On its T-34C aircraft, NASA tested a set of miniature antennas built with a polyimide aerogel material that the space agency invented. The tests showed the antennas minimized signal interference, in part by maneuvering signals in ways not possible with a traditional antenna. Credit: NASA

A smartphone can have up to 13 internal antennas to send and receive signals for everything from the basic cellular connection to Bluetooth, WiFi, GPS, and more. With moisture and ultraviolet sunlight threatening to damage them, developing miniature antennas gets complicated. But a unique insulating material NASA developed makes it easier.

NASA designed a lightweight antenna using an aerogel that consisted primarily of air. The single unit combined 64 small antennas and outperformed the functionality of one large antenna, and it led to a new kind of aerogel antenna created by Blueshift Materials Inc., known as AeroZero. Credit: NASA
NASA created an inflatable heat shield that uses a thin, flexible variety of an insulation called aerogel. This technology could one day help land larger, heavier spacecraft on other planets. The aerogel material NASA developed led Blueshift Materials to create a paper-thin insulation called AeroZero for use on Earth. Credit: NASA

Scientists at NASA’s Glenn Research Center in Cleveland, Ohio, developed an ultra-thin flexible material for an experimental spacecraft heat shield. A Hypersonic Inflatable Aerodynamic Decelerator (HIAD) can be stored inside a spacecraft and unfurled and inflated before descending to a planetary surface. The aerogel insulation Glenn developed for these heat shields can withstand temperatures of 1,100 degrees Fahrenheit for over 90 seconds.

Problems and tasks:
A) Print the passage of the aerogel article between "A smartphone can" and "makes it easier.", inclusive.
B) Why, according to the aerogel article, does developing miniature antennas get complicated?
C) In the aerogel article, how long can the Glenn heat-shield insulation withstand temperatures of 1,100 degrees Fahrenheit?
The records come from a separate source, unrelated to the aerogel article.

Recorded information:
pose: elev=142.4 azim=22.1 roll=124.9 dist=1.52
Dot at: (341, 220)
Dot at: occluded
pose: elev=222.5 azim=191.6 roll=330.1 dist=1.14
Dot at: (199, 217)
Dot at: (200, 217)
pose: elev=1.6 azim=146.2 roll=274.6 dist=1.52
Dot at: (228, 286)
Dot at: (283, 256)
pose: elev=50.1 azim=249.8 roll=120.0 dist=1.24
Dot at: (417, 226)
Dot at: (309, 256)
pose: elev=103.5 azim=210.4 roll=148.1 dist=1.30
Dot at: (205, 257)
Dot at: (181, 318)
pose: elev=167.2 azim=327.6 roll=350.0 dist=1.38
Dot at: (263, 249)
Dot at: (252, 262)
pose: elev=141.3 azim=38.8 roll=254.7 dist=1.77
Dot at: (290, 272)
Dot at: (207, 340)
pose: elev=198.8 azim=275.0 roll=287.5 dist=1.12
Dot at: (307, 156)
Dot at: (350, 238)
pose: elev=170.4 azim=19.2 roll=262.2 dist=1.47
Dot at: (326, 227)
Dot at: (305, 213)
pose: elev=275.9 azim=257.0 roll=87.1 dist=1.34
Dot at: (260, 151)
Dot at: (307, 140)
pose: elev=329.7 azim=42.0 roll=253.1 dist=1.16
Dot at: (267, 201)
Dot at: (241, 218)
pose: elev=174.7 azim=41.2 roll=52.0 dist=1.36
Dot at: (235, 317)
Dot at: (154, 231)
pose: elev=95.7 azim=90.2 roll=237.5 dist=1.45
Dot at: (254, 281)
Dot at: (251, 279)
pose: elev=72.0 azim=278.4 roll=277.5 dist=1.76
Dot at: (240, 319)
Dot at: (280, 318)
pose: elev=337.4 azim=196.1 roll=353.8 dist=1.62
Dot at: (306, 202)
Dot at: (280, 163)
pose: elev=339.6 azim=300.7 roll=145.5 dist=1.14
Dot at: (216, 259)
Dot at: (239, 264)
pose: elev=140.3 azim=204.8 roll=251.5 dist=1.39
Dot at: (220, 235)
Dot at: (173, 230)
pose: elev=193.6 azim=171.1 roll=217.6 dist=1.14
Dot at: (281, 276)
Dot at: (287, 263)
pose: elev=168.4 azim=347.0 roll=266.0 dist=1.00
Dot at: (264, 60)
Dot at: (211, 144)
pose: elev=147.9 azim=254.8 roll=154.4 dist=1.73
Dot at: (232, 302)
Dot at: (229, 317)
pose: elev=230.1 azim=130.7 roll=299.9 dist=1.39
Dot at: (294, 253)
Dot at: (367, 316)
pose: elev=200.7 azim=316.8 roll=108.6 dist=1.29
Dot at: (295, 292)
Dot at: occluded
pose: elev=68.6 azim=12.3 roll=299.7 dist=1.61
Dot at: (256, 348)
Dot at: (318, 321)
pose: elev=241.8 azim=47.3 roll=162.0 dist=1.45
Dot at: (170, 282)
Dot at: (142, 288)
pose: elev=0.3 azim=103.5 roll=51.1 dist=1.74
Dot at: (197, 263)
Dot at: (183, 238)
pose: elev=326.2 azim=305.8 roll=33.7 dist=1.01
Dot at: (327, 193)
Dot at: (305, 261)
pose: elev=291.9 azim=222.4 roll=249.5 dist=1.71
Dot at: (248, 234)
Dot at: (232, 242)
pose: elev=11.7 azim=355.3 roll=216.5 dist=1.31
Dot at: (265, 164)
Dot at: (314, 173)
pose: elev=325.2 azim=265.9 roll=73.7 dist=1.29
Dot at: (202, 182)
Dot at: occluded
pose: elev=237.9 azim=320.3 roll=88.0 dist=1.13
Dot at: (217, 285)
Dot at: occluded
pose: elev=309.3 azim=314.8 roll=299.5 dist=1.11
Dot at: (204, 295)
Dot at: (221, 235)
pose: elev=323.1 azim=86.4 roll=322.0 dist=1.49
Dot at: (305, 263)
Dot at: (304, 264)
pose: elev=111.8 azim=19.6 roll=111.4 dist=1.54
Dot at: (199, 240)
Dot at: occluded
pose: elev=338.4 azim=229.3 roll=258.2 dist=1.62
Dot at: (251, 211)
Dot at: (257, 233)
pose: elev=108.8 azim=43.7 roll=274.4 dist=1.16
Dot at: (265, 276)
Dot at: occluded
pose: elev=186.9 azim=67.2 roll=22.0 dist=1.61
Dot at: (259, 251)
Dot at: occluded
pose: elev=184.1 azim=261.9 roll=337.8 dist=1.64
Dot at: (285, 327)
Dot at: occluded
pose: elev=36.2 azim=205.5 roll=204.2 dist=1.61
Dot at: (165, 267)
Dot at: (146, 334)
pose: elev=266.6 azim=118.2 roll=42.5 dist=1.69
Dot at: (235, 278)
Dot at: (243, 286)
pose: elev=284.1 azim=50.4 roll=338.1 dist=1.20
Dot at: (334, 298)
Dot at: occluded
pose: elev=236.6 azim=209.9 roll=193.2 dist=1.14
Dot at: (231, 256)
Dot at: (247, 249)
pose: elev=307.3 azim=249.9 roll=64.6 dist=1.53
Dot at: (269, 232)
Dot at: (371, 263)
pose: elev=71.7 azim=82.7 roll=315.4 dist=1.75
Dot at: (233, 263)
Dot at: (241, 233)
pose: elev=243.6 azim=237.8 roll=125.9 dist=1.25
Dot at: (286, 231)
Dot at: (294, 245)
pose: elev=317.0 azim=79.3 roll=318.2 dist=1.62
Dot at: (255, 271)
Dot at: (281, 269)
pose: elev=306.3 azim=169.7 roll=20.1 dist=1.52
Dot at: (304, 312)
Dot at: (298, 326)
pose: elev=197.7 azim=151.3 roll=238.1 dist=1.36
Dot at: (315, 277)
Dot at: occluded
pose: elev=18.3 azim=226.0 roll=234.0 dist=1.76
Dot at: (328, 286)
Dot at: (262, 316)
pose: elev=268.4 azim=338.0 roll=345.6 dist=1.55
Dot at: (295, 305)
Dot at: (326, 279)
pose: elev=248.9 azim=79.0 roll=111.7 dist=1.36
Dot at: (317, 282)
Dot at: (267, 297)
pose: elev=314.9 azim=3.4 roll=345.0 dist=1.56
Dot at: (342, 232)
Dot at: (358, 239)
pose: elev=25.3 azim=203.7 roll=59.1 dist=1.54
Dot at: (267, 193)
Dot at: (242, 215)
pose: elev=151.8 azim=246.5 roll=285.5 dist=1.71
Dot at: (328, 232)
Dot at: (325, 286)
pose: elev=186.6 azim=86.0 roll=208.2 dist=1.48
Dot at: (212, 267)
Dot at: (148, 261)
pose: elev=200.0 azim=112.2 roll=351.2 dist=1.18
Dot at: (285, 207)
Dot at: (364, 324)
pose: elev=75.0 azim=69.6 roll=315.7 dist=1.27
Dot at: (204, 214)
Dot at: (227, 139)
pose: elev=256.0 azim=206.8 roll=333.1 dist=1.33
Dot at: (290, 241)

Solutions by task:
A)
A smartphone can have up to 13 internal antennas to send and receive signals for everything from the basic cellular connection to Bluetooth, WiFi, GPS, and more. With moisture and ultraviolet sunlight threatening to damage them, developing miniature antennas gets complicated. But a unique insulating material NASA developed makes it easier.

B) Moisture and ultraviolet sunlight threaten to damage the antennas, which makes developing miniature ones complicated.

C) For over 90 seconds.